En prison, lisiez-vous les articles qui évoquaient ce dossier ?

Non. Lorsque j’étais en prison, je n’ai jamais voulu lire un quelconque article de presse sur tout cela. Car on ne peut pas se défendre derrière les barreaux. Je me souviens une fois avoir lu dans Le Nouvel Observateur un article sur la mafia en Suisse où mon nom était cité. J’ai vécu deux jours d’enfer à ruminer en boucle cet article et à ne pas dormir.

Vous considérez toujours avoir été victime d’une manipulation politique ?

Je considère toujours en effet que c’est une manipulation politique. Rien ne me permet de changer d’opinion aujourd’hui.

Qui est à la manœuvre ?

Je ne vais pas répondre. J’ai envie de passer à autre chose, désormais. Je veux consacrer toute mon énergie à mon action politique, de façon libre et indépendante.

Allez-vous réclamer des dédommagements par rapport aux 80 jours passés en prison ?

Je n’ai pas encore pris de décision. J’ai encore besoin de prendre du recul et du temps pour réfléchir.

Quelles ont été vos relations avec Monaco pendant toutes ces années ?
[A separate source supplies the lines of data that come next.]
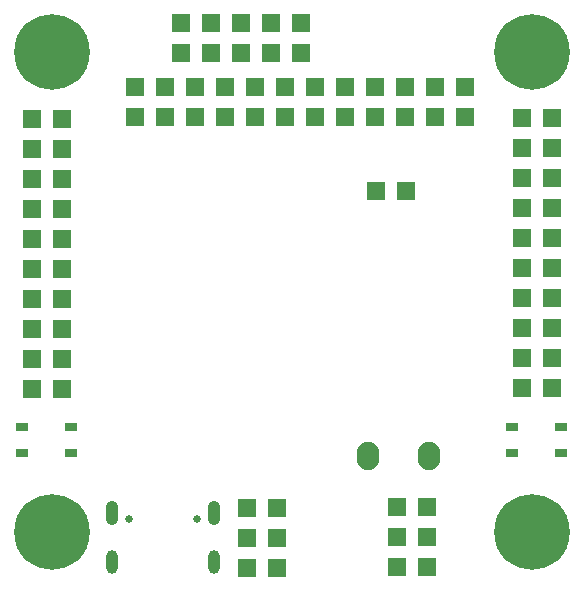
<source format=gbr>
%TF.GenerationSoftware,KiCad,Pcbnew,7.0.11+1*%
%TF.CreationDate,2024-06-06T22:27:14+00:00*%
%TF.ProjectId,RP2040v01,52503230-3430-4763-9031-2e6b69636164,rev?*%
%TF.SameCoordinates,Original*%
%TF.FileFunction,Soldermask,Top*%
%TF.FilePolarity,Negative*%
%FSLAX46Y46*%
G04 Gerber Fmt 4.6, Leading zero omitted, Abs format (unit mm)*
G04 Created by KiCad (PCBNEW 7.0.11+1) date 2024-06-06 22:27:14*
%MOMM*%
%LPD*%
G01*
G04 APERTURE LIST*
%ADD10C,0.800000*%
%ADD11C,6.400000*%
%ADD12R,1.524000X1.524000*%
%ADD13R,1.050000X0.650000*%
%ADD14C,0.650000*%
%ADD15O,1.000000X2.000000*%
%ADD16O,1.050000X2.100000*%
%ADD17O,1.900000X2.400000*%
G04 APERTURE END LIST*
D10*
%TO.C,H3*%
X7760000Y10160000D03*
X8462944Y11857056D03*
X8462944Y8462944D03*
X10160000Y12560000D03*
D11*
X10160000Y10160000D03*
D10*
X10160000Y7760000D03*
X11857056Y11857056D03*
X11857056Y8462944D03*
X12560000Y10160000D03*
%TD*%
%TO.C,H4*%
X48400000Y10160000D03*
X49102944Y11857056D03*
X49102944Y8462944D03*
X50800000Y12560000D03*
D11*
X50800000Y10160000D03*
D10*
X50800000Y7760000D03*
X52497056Y11857056D03*
X52497056Y8462944D03*
X53200000Y10160000D03*
%TD*%
D12*
%TO.C,J3*%
X39430000Y12340000D03*
X41970000Y12340000D03*
X39430000Y9800000D03*
X41970000Y9800000D03*
X39430000Y7260000D03*
X41970000Y7260000D03*
%TD*%
%TO.C,J8*%
X31235000Y53290000D03*
X31235000Y50750000D03*
X28695000Y53290000D03*
X28695000Y50750000D03*
X26155000Y53290000D03*
X26155000Y50750000D03*
X23615000Y53290000D03*
X23615000Y50750000D03*
X21075000Y53290000D03*
X21075000Y50750000D03*
%TD*%
D13*
%TO.C,SW2*%
X49125000Y19075000D03*
X53275000Y19075000D03*
X49125000Y16925000D03*
X53250000Y16925000D03*
%TD*%
D12*
%TO.C,J6*%
X49960000Y45240000D03*
X52500000Y45240000D03*
X49960000Y42700000D03*
X52500000Y42700000D03*
X49960000Y40160000D03*
X52500000Y40160000D03*
X49960000Y37620000D03*
X52500000Y37620000D03*
X49960000Y35080000D03*
X52500000Y35080000D03*
X49960000Y32540000D03*
X52500000Y32540000D03*
X49960000Y30000000D03*
X52500000Y30000000D03*
X49960000Y27460000D03*
X52500000Y27460000D03*
X49960000Y24920000D03*
X52500000Y24920000D03*
X49960000Y22380000D03*
X52500000Y22380000D03*
%TD*%
D10*
%TO.C,H2*%
X48400000Y50800000D03*
X49102944Y52497056D03*
X49102944Y49102944D03*
X50800000Y53200000D03*
D11*
X50800000Y50800000D03*
D10*
X50800000Y48400000D03*
X52497056Y52497056D03*
X52497056Y49102944D03*
X53200000Y50800000D03*
%TD*%
D12*
%TO.C,J1*%
X26730000Y12240000D03*
X29270000Y12240000D03*
X26730000Y9700000D03*
X29270000Y9700000D03*
X26730000Y7160000D03*
X29270000Y7160000D03*
%TD*%
%TO.C,J5*%
X11040000Y22340000D03*
X8500000Y22340000D03*
X11040000Y24880000D03*
X8500000Y24880000D03*
X11040000Y27420000D03*
X8500000Y27420000D03*
X11040000Y29960000D03*
X8500000Y29960000D03*
X11040000Y32500000D03*
X8500000Y32500000D03*
X11040000Y35040000D03*
X8500000Y35040000D03*
X11040000Y37580000D03*
X8500000Y37580000D03*
X11040000Y40120000D03*
X8500000Y40120000D03*
X11040000Y42660000D03*
X8500000Y42660000D03*
X11040000Y45200000D03*
X8500000Y45200000D03*
%TD*%
%TO.C,J4*%
X40175000Y39075000D03*
X37635000Y39075000D03*
%TD*%
D10*
%TO.C,H1*%
X7760000Y50800000D03*
X8462944Y52497056D03*
X8462944Y49102944D03*
X10160000Y53200000D03*
D11*
X10160000Y50800000D03*
D10*
X10160000Y48400000D03*
X11857056Y52497056D03*
X11857056Y49102944D03*
X12560000Y50800000D03*
%TD*%
D13*
%TO.C,SW1*%
X11775000Y16925000D03*
X7625000Y16925000D03*
X11775000Y19075000D03*
X7650000Y19075000D03*
%TD*%
D12*
%TO.C,J7*%
X17185000Y45310000D03*
X17185000Y47850000D03*
X19725000Y45310000D03*
X19725000Y47850000D03*
X22265000Y45310000D03*
X22265000Y47850000D03*
X24805000Y45310000D03*
X24805000Y47850000D03*
X27345000Y45310000D03*
X27345000Y47850000D03*
X29885000Y45310000D03*
X29885000Y47850000D03*
X32425000Y45310000D03*
X32425000Y47850000D03*
X34965000Y45310000D03*
X34965000Y47850000D03*
X37505000Y45310000D03*
X37505000Y47850000D03*
X40045000Y45310000D03*
X40045000Y47850000D03*
X42585000Y45310000D03*
X42585000Y47850000D03*
X45125000Y45310000D03*
X45125000Y47850000D03*
%TD*%
D14*
%TO.C,J2*%
X22490000Y11315000D03*
X16710000Y11315000D03*
D15*
X23920000Y7635000D03*
X15280000Y7635000D03*
D16*
X23920000Y11815000D03*
X15280000Y11815000D03*
%TD*%
D17*
%TO.C,D2*%
X36900000Y16600000D03*
%TD*%
%TO.C,D1*%
X42100000Y16600000D03*
%TD*%
M02*

</source>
Très bonnes. Que ce soit à Monaco ou dans les Alpes-Maritimes, mes interlocuteurs ont toujours travaillé avec moi, comme si de rien n’était. Je n’ai jamais senti une quelconque suspicion avec les autorités françaises. Que ce soit avec la gendarmerie, la préfecture ou la police. Nous avons toujours travaillé de manière efficace et en pleine confiance.

La prison vous a changé ?

Cette expérience m’a endurci. J’ai perdu une partie de ma sensibilité. Mais la perte de sensibilité n’est pas un handicap dans mon travail de maire. Je reste très efficace et réactif quand les Beausoleillois me parlent de leurs problèmes. Je suis sans doute moins dans la compassion, mais je reste dans l’action. En revanche, c’est un problème dans ma vie privée.

Qu’est-ce qui a été le plus éprouvant en prison ?

Lorsque j’ai été incarcéré fin novembre 2009, je ne savais pas combien de temps je resterai en prison. C’est très dur de ne pas connaître le moment de sa libération. Ma détention pouvait durer jusqu’à 2 ans. Mentalement, je m’étais préparé à cette durée. Paradoxalement, le moment le plus dur a été celui qui a précédé ma libération… Pendant trois jours, je n’ai presque plus dormi. Je ne suis plus sorti en promenade. Je n’ai plus respecté mes habitudes. Chaque minute paraissait être une éternité.

Quelle sera votre réaction si le parquet fait appel (1) ?

Sept ans, c’est déjà très long… Je le répète, je n’ai jamais été entendu par le juge d’instruction et aucune confrontation n’a eu lieu. Mais si un appel devait avoir lieu, je le vivrais avec la même sérénité que durant ces sept dernières années.

(1) Le tribunal correctionnel de Marseille a rendu son délibéré le 25 janvier. Le parquet a 10 jours pour faire appel.